Pada suatu waktu, seorang dari suku bani Salim yang terkenal kampiun dalam praktek sihir datang kepada Nabi, melontarkan kata-kata makian. Tetapi Nabi menjawab dengan lemah-lembut. Ahli sihir itu begitu heran menghadapi sikap luar biasa ini, hingga ia memeluk agama Islam karenanya. Nabi lalu bertanya: “Apakah Anda berbekal makanan?” Jawab orang itu: “Tidak.” Maka, Nabi menanyai Muslimin yang hadir kala itu: “Adakah orang yang mau menghadiahkan seekor unta tamu kita ini?” Mu’ad ibn Ibada menghadiahkan seekor unta. Nabi sangat berkenan hati dan melanjutkan: “Barangkali ada orang yang bisa memberikan selembar kain untuk penutup kepala saudara seagama Islam?” Kepala orang itu tidak memakai tutup sama sekali. Sayyidina Ali langsung melepas serbannya dan menaruh di atas kepala orang itu. Kemudian Nabi minta kepada Salman untuk membawa orang itu ke tempat seseorang saudara seagama Islam yang dapat memberinya makan, karena dia lapar. Salman membawa orang yang baru masuk Islam itu mengunjungi beberapa rumah, tetapi tidak seorang pun yang dapat memberinya makan, karena waktu itu bukan waktu orang makan.

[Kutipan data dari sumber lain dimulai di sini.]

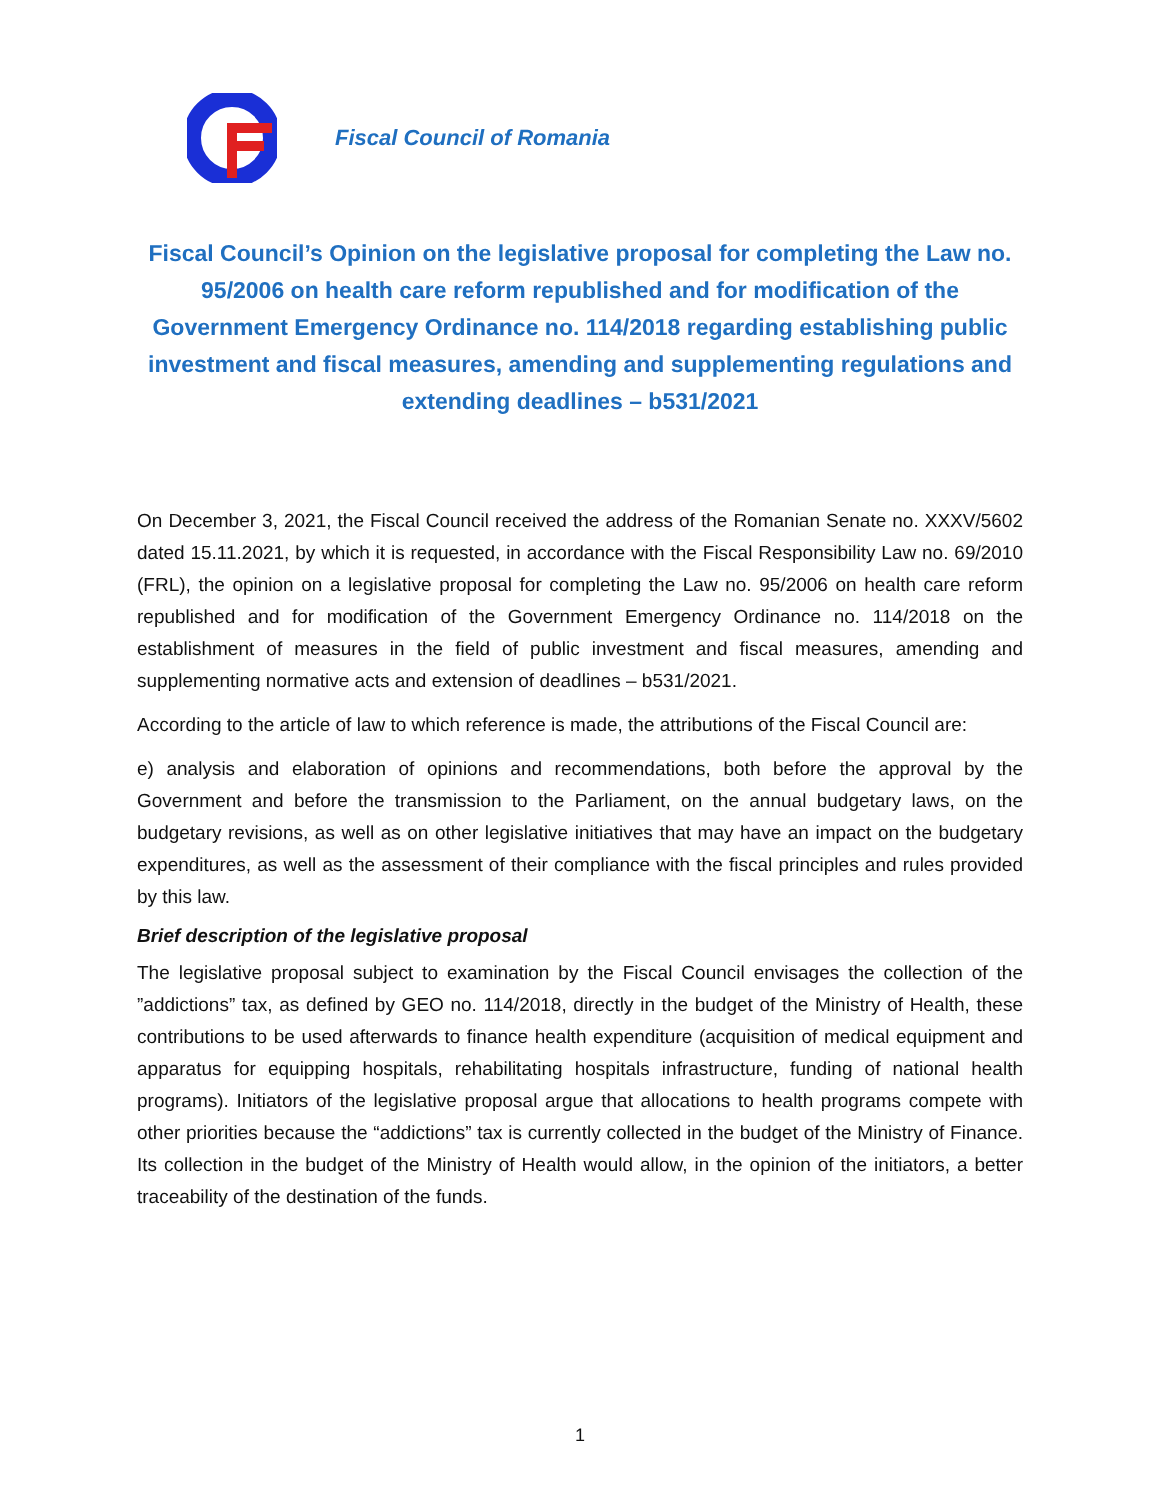Fiscal Council of Romania
Fiscal Council’s Opinion on the legislative proposal for completing the Law no. 95/2006 on health care reform republished and for modification of the Government Emergency Ordinance no. 114/2018 regarding establishing public investment and fiscal measures, amending and supplementing regulations and extending deadlines – b531/2021
On December 3, 2021, the Fiscal Council received the address of the Romanian Senate no. XXXV/5602 dated 15.11.2021, by which it is requested, in accordance with the Fiscal Responsibility Law no. 69/2010 (FRL), the opinion on a legislative proposal for completing the Law no. 95/2006 on health care reform republished and for modification of the Government Emergency Ordinance no. 114/2018 on the establishment of measures in the field of public investment and fiscal measures, amending and supplementing normative acts and extension of deadlines – b531/2021.
According to the article of law to which reference is made, the attributions of the Fiscal Council are:
e) analysis and elaboration of opinions and recommendations, both before the approval by the Government and before the transmission to the Parliament, on the annual budgetary laws, on the budgetary revisions, as well as on other legislative initiatives that may have an impact on the budgetary expenditures, as well as the assessment of their compliance with the fiscal principles and rules provided by this law.
Brief description of the legislative proposal
The legislative proposal subject to examination by the Fiscal Council envisages the collection of the ”addictions” tax, as defined by GEO no. 114/2018, directly in the budget of the Ministry of Health, these contributions to be used afterwards to finance health expenditure (acquisition of medical equipment and apparatus for equipping hospitals, rehabilitating hospitals infrastructure, funding of national health programs). Initiators of the legislative proposal argue that allocations to health programs compete with other priorities because the “addictions” tax is currently collected in the budget of the Ministry of Finance. Its collection in the budget of the Ministry of Health would allow, in the opinion of the initiators, a better traceability of the destination of the funds.
1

Akhirnya Salman pergi ke rumah Fatima, dan setelah mengetuk pintu, Salman memberi tahu maksud kunjungannya. Dengan air mata berlinang, putri Nabi ini ingin mengatakan bahwa di rumahnya tidak ada makanan sejak sudah tiga hari yang lalu. Namun putri Nabi itu enggan menolak seorang tamu, dan tuturnya: “Saya tidak dapat menolak seorang tamu yang lapar tanpa memberinya makan sampai kenyang.”
Fatimah lalu melepas kain kerudungnya, lalu memberikannya kepada Salman, dengan permintaan agar Salman membawanya barang itu ke Shamoon, seorang Yahudi, untuk ditukar dengan jagung. Salman dan orang yang baru saja memeluk agama Islam itu sangat terharu. Dan orang Yahudi itu pun sangat terkesan atas kemurahan hati putri Nabi, dan ia juga memeluk agama Islam dengan menyatakan bahwa Taurat telah memberitahukan kepada golongannya tentang berita akan lahirnya sebuah keluarga yang amat berbudi luhur.

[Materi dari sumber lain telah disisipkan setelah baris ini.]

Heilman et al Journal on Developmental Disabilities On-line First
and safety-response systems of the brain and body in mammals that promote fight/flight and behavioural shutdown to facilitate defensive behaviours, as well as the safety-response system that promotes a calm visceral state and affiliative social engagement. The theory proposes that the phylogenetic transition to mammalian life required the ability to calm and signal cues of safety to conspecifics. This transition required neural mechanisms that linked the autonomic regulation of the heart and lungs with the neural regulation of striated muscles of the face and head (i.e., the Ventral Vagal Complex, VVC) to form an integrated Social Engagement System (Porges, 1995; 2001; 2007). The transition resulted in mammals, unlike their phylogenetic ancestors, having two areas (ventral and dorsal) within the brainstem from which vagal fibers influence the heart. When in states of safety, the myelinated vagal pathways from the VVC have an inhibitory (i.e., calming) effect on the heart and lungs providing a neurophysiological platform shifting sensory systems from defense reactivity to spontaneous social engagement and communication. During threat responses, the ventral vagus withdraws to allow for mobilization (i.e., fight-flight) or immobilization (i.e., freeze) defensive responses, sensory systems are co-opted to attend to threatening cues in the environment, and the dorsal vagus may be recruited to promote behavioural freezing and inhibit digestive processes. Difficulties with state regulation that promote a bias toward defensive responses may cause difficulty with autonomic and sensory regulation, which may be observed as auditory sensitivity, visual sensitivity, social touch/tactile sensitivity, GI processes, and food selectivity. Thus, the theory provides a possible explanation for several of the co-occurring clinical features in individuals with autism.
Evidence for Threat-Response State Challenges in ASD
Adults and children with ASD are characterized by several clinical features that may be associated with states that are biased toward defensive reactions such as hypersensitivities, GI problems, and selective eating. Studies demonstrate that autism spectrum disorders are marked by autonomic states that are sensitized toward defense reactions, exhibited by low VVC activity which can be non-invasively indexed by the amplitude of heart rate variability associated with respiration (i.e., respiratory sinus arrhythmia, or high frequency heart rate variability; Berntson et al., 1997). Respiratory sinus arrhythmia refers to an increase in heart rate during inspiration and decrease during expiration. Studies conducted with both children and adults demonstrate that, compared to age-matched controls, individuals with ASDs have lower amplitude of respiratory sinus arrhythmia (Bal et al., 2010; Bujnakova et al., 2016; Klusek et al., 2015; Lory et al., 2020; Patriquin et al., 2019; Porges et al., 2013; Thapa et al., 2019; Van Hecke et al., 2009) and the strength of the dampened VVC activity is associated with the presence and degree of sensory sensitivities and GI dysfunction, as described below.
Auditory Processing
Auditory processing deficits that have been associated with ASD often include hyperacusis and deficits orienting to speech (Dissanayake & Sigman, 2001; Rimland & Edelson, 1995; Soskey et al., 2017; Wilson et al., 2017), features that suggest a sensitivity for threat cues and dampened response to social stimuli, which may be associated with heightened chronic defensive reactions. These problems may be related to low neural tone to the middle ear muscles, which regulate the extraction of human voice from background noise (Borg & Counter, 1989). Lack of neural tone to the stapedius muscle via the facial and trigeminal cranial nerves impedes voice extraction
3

Salman kembali ke rumah Fatima dengan membawa jagung. Dan dengan tangannya sendiri, Fatimah menggiling jagung itu, dan membakarnya menjadi roti. Salman menyarankan agar Fatimah menyisihkan beberapa buah roti untuk anak-anaknya yang kelaparan, tapi dijawab bahwa dirinya tidak berhak untuk berbuat demikian, karena ia telah memberikan kain kerudungnya itu karena kepentingan untuk Allah.
Fatima dianugerahi lima orang anak, tiga putra: Hasan, Husein, dan Muhsin, dan dua putri: Zainab dan Umi Kalsum. Hasan lahir pada tahun ketiga dan Husein pada tahun keempat Hijriah sedang Muhsin meninggal dunia waktu masih kecil.
Fatimah merawat luka Nabi sepulangnya dari Perang Uhud. Fatima juga ikut bersama Nabi ketika merebut Mekkah, begitu juga ia ikut ketika Nabi melaksanakan ibadah Haji Waqad, pada akhir tahun 11 Hijrah.
Dalam perjalanan haji terakhir ini Nabi jatuh sakit. Fatima tetap mendampingi beliau di sisi tempat tidur. Ketika itu Nabi membisikkan sesuatu ke telinga Fatimah yang membuat Fatimah menangis, dan kemudian Nabi membisikkan sesuatu lagi yang membuat Fatimah tersenyum. Setelah nabi wafat, Fatima menceritakan kejadian itu kepada Aisyah. Ayahnya membisikkan berita kematianya, itulah yang menyebabkan Fatima menangis, tapi waktu Nabi mengatakan bahwa Fatimah-lah orang pertama yang akan berkumpul dengannya di alam baka, maka fatimah menjadi bahagia.
Tidak lama setelah Nabi wafat, Fatima meninggal dunia, dalam tahun itu juga, eman bulan setelah nabi wafat. Waktu itu Fatima berumur 28 tahun dan dimakamkan oleh Ali di Jaatul Baqih (Medina), diantar dengan dukacita masyarakat luas.
Fatimah telah menjadi simbol segala yang suci dalam diri wanita, dan pada konsepsi manusia yang paling mulia. Nabi sendiri menyatakan bahwa Fatima akan menjadi “Ratu segenap wanita yang berada di Surga.”